La chute et la honte

Ce fut au moment de chuter qu’une émotion m’envahit. Pas celle de se faire mal, mais celle d’avoir honte.  

J’étais sur ma trottinette, à vagabonder doucettement sur les voies piétonnes quand je vis un mini ridicule, et très sec dos d’âne. Quand bien même il était abrupte, je pensais qu’en ralentissant, cela irait, mais non. Ma roue arrière me fit décoller et une fois projetée vers l’avant et totalement déséquilibrée, c’ en était fini pour moi. J’allais me vautrer.  

J’aurais dû penser à bien me réceptionner pour ne pas me faire mal plus que nécessaire, mais au lieu de cela, la honte m’accapara totalement. 

En me relevant, je tentai de sonder en moi pour comprendre comment notre esprit pouvait associer chute, et honte. Pourquoi, au moment de chuter, au lieu de penser à ma propre protection, je pensais aux jugements des autres, à leurs moqueries, et à la valeur de la notion de chute dans notre société ?  

Ma main eut une maigre éraflure, mais ce n’était pas ça qui me troublait le plus. Je me demandais si le fait qu’on s’autorisait à se moquer sans limites dans les cours de récréations, jouait, et si on ne ferait pas mieux d’apprendre tôt à nos enfants que le jugement n’aidait en rien à avoir confiance, ni en soi et en l’autre. 

Avoir honte de tomber, c’est avoir peur de prendre des risques parce que l’avis des autres priment sur notre capacité à tenir debout, et donc à être fiable, stable. Comme si la chute métaphorisait un échec et que l’échec était perçu comme un objet de potentiel moquerie si cela ne fonctionnait pas comme escompté.  

Je me demandais si on considérait qu’on ratait sa vie, on incarnait en même temps la risée de quelqu’un ou d’un groupe d’individu, parce qu’on était vu comme un bon à rien, ou que nos choix ressemblaient à la volonté de prendre ce dos d’âne, et qu’alors, les autres pouvaient admirer un vol plus ou moins magistral en se sentant supérieur à celui qui chute.

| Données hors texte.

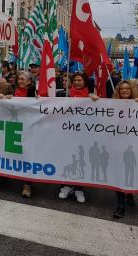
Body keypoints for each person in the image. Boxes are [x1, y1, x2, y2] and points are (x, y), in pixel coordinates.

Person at [58, 72, 96, 203]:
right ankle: (66, 186)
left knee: (80, 161)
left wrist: (96, 100)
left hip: (83, 135)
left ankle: (79, 188)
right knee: (66, 159)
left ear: (85, 82)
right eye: (75, 80)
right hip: (66, 133)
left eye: (80, 80)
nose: (77, 82)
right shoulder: (64, 94)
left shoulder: (91, 97)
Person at [0, 71, 36, 198]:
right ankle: (5, 175)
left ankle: (27, 185)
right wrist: (3, 98)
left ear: (29, 82)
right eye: (19, 79)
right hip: (13, 126)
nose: (20, 81)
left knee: (27, 155)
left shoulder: (34, 94)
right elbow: (2, 103)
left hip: (28, 128)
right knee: (9, 151)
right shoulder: (12, 91)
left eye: (23, 79)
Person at [111, 80, 138, 219]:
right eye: (122, 88)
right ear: (118, 91)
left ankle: (129, 193)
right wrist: (94, 99)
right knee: (119, 172)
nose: (124, 90)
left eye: (127, 88)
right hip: (117, 145)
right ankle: (120, 205)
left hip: (133, 146)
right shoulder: (110, 104)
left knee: (129, 170)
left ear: (132, 90)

En remettant le pied sur la trottinette, j’en conclus une simple chose. J’allais devoir apprendre à me dire que les accidents de la vie ne rabaissent en rien ma valeur face aux autres, et que je n’avais pas à me sentir nulle et misérable de mettre retrouvée le nez collé par terre.

D’ailleurs, maintenant que j’y pensais, peut-être même que le fait de se retrouver au sol nous faisait inconsciemment rappeler notre soumission, et médiocrité face à ceux qui restaient debout. La caste de ceux qui ne faisaient jamais d’erreur et qui représentaient la perfection, et les autres, les casses gueules, les fous du roi et de sa cour. 

Sentir le poids de la honte me ronger de l’intérieur ne serait-ce que quelques secondes, me fit comprendre combien elle avait une emprise bien plus importante que je ne l’aurais cru en moi.

Bon, au moins, je ne m’étais pas fait mal. Mais, une chose était sûre, j’allais travailler très sérieusement dessus. Je ne souhaitais plus me sentir honteuse de mes choix, qu’ils soient des erreurs, des accidents, ou des réactions en chaines tout simplement. La chute ne devrait pas être un facteur de moquerie, mais au contraire, d’entraide, d’améliorations, et de constructions.

Maintenant, tomber m’empêchait-il de remonter sur la trottinette ? Echouer empêchait-il de retenter ? Tout dépend de soi, et de ce que l’on est prêt à faire pour aller de l’avant.

Bonne soirée à tous

2 Comments

  1. Sylvie

    Salut Camille,

    Quand tu veux on fait de la trottinette ensemble.

    Je connais une dimension où il n’y a que des énergies en forme de nuages tous doux.

    On ira là et quand on tombera, on rebondira aussitôt et on en rira.

    Ainsi il n’y aura plus de honte.